“艦娘”ともっと戦いたい「艦これ」提督のための「日本海軍ウォーゲームガイド」:矢尽き刀折れるまで一緒に奮戦しよー!(1/4 ページ)
提督諸君、敬礼! 艦娘たちは元気かな。 諸君は彼女たちの「本当の姿」を知りたくないか? なに! 知りたいか! ならば“こっちの世界”にいらっしゃい。さあさあさあさあ!
諸君! これは本格的な艦隊編成ウォーゲームなのだ
いやー、おじさんは非常にうれしい! 「艦隊これくしょん」のおかげで、日本海軍とその艨艟(もうどう)に興味をもってくれた提督が、いまや、30万人……、え、なに、もう、40万人、だっ、て……、とにかく、凄まじい勢いで増え続けているという。
これまで誰も興味を示さなかった「軍艦うんちく」も、「同じ高雄級なのに、高雄と愛宕、摩耶と鳥海で衣装が異なるのは、高雄と愛宕が大改装を受けて艦容と兵装を新造時から大きく変えたのに、摩耶と鳥海は改装を受けないまま最後まで新造時のままだったんだからだぜー」とか「さらに、高雄と摩耶がショートカットヘアで愛宕と鳥海がロングヘアなのは、愛宕と鳥海に艦隊司令部関連施設を用意しているからなんだね、きっと」とか、社内で口にしても「ほうほう、それでそれで」とついてきてくれる世の中になった。う、う、う、うれしいよおぉぉぉぉおおう!
そんなこんなで、戦車や航空機、果ては、ガンダムというミリタリーのメジャージャンルと比べて、いまひとつ相手にされていなかった軍艦好きのおじさんも救済してくれた艦隊これくしょんは、娘育成ゲームとしてのインパクトが強烈で、敵軍の設定がファンタジーであったり時間と距離の設定がアブストラクトであったりするが、意外と(というと失礼かもしれないが)、ウォーゲームとしての設定も史実に近くなるようにデザインしていたりする。

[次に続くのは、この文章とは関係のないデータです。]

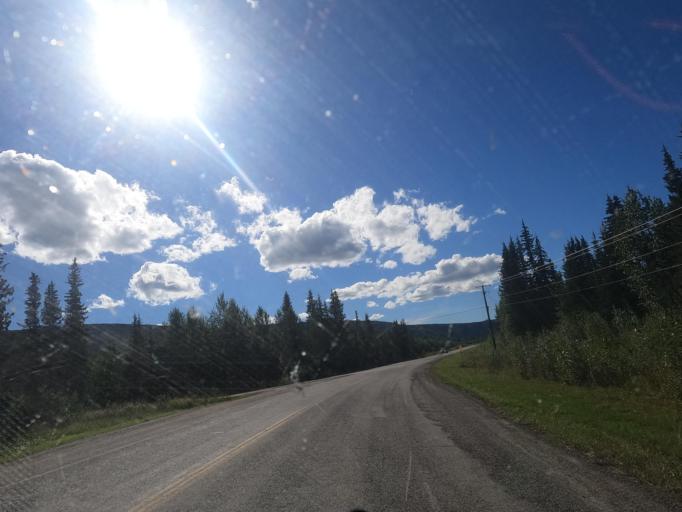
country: CA
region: Yukon
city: Dawson City
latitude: 64.0315
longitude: -139.1684
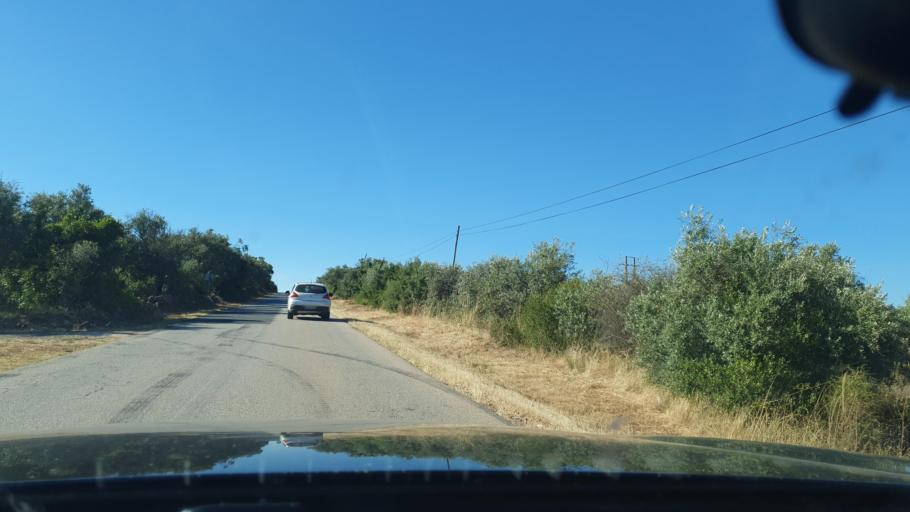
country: PT
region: Evora
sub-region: Vila Vicosa
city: Vila Vicosa
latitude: 38.7508
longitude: -7.4087
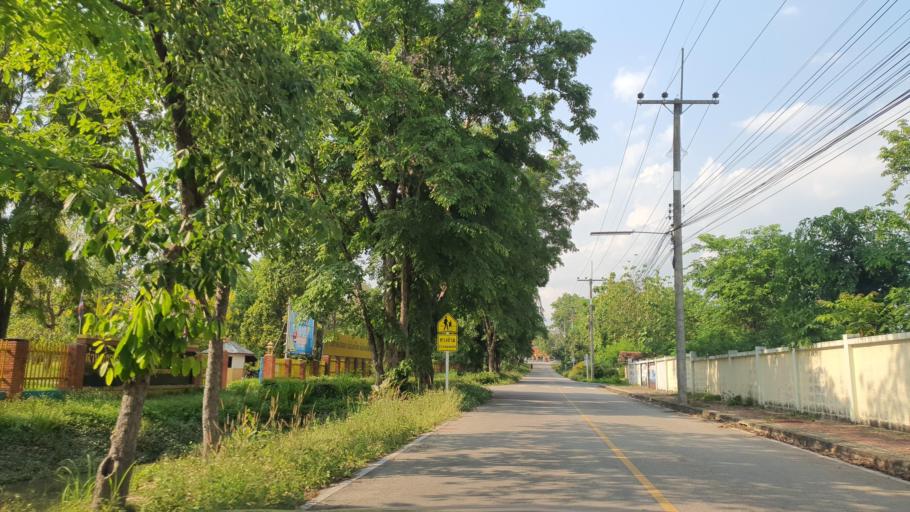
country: TH
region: Chiang Mai
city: San Pa Tong
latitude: 18.6468
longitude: 98.8477
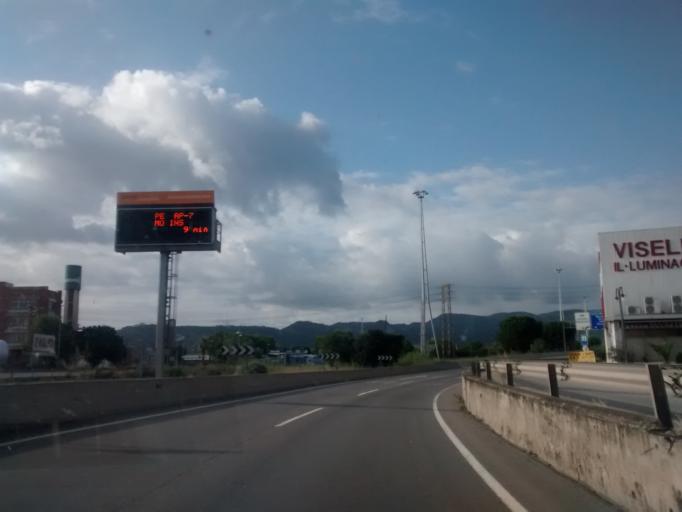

艦娘のスペックでは、火力、装甲、速力、そして、回避などなど、ウォーゲームとしては一通りの項目をそろえている。戦闘解決では、航空戦が攻撃隊の制空隊と上空直衛機の戦闘から始まり、艦艇側の対空射撃を生きのびて急降下爆撃や雷撃を行う。水上戦闘では射程の長い艦から先制の砲撃が行う一方で、夜戦になると射程に関係なく駆逐艦でも必殺の雷撃で先制できる。これは、空母戦や水上戦を再現する本格的なボードウォーゲームと共通するフローだ。さらに、“艦これ”提督たちの分析によると、陣形や(ランダムに決定するらしいが)彼我の会敵位置関係が戦闘結果に影響するという。
艦隊の編成では、出撃する艦を動かすだけの燃料と資材を用意しなければならず、残っている燃料と資材によってはベストメンバーで艦隊を構成できないジレンマに陥ることになる。損傷した艦の修理も資材がないとままならない。これは太平洋戦争を扱うウォーゲームでは必須の「燃料と物資の不足で思うように動けない連合艦隊の苦しみ」を再現している。
かように、多くの提督たちが娘たちの育成に夢中になりながらも、知らず知らずのうちに海軍作戦の仕組みと日本海軍と同じ苦しみを体験し、日本にかつて存在した多くの艨艟にまつわる逸話を知ることになった。「ああ、あのとき、サマール沖で栗田艦隊の生き残りとハルゼーが派遣したリーのTF.34が会敵していたら、大和も思い残すことはなかったろうに」と思う提督もいるかもしれない。
さらに、自動で処理が進む空母戦や水上戦、そして、夜戦で、自分で艦娘……、いや、軍艦を指揮して、単縦陣や輪型陣の効果や同航戦と反航戦の違い、丁字を喰らったときにどれだけ不利なのかを具体的に知りたくなるはずだ。そして、何より、自分が愛する艦娘たちが、実際はどれだけの実力を持つのかも気になるだろう。